Diagnosis is generally made on the basis of history and the pathognomonic appearance of hoof tissue, most frequently foul-smelling, cheesy masses with filamentous or cauliflower-like epithelial proliferations, often extending from the caudal part of the frog to the heel bulbs and bleeding on manipulation; affected horses often also have upright hairs at the heel bulbs (Figures 198-1 to 198-3). In horses with moderate to severe stages of the disease, biopsy for histologic evaluation is unnecessary. Culture is generally unrewarding because the tissue typically yields a variety of organisms. It may be suggested that any case of thrush that does not rapidly respond to a standard treatment should be considered canker.
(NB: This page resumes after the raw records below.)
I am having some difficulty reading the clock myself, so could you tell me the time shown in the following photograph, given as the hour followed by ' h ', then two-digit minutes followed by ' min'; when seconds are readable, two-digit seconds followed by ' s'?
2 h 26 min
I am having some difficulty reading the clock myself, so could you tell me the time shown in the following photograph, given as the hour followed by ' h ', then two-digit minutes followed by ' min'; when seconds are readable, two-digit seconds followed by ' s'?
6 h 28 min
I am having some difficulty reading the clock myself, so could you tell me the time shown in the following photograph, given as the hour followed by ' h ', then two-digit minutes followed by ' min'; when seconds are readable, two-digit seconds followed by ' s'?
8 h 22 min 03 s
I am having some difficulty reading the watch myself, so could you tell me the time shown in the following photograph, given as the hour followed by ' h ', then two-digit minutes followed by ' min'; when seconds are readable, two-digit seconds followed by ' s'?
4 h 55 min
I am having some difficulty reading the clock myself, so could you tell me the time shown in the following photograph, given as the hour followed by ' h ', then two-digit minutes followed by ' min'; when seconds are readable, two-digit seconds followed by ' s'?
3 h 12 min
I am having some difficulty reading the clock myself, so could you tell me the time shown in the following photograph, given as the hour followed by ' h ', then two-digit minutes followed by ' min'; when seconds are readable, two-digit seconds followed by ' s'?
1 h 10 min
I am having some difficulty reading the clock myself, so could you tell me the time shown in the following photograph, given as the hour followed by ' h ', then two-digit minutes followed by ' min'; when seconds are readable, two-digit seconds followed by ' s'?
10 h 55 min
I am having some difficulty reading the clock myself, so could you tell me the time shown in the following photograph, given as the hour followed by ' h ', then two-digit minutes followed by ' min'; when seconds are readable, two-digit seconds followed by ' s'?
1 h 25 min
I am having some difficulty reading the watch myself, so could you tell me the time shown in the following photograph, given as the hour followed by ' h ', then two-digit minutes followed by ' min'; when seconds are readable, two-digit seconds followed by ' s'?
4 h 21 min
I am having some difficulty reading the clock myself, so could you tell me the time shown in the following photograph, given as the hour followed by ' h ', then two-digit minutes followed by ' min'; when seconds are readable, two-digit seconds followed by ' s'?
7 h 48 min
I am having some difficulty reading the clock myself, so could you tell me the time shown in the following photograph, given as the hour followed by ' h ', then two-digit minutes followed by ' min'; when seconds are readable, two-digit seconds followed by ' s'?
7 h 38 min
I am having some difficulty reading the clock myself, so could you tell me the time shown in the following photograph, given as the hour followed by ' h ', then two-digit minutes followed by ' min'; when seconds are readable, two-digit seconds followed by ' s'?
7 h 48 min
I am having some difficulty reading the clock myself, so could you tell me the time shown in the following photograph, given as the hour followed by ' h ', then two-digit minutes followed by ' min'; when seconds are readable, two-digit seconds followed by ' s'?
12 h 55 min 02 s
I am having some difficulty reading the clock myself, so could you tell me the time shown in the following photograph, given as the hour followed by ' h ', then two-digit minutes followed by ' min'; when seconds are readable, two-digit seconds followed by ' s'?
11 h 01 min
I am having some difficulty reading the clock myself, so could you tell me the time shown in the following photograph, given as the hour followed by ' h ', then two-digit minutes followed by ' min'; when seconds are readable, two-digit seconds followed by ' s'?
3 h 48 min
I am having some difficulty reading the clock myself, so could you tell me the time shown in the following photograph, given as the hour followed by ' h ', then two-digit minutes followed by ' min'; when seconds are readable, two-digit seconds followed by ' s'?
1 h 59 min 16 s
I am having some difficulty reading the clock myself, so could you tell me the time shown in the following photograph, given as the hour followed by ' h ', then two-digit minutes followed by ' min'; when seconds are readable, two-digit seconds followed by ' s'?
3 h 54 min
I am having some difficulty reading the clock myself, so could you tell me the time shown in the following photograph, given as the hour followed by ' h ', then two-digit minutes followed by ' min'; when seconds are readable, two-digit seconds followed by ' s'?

The disease remains underdiagnosed. Although equine veterinarians and farriers possess a common body of knowledge regarding hoof canker, diagnosis in the early stages of the disease is rarely made correctly, and inadequate treatments are used persistently. In a recent retrospective study, an initial presumptive diagnosis of thrush was made in 19 of 28 horses, and 10 of those 19 horses had been treated accordingly for several months. Overall, horses had been treated for weeks (5/28), months (16/28), or even several years (7/28) before being referred for further investigation and treatment. At first evaluation, differentiating between canker and thrush may be difficult for a farrier or veterinarian with limited experience because both conditions are associated with structural degradation and superficial bacterial contamination. However, lesions extending outside the sites where thrush is common or that arise in locations distant from the predilection sites for thrush (i.e., the sulci of the frog), the macroscopic appearance of underlying tissues that bleed profusely when manipulated, and the lack of response to standard treatment for thrush should alert caretakers and veterinarians to consider the possibility of canker. Better awareness of the condition and adequate education to recognize early stages of the disease are needed.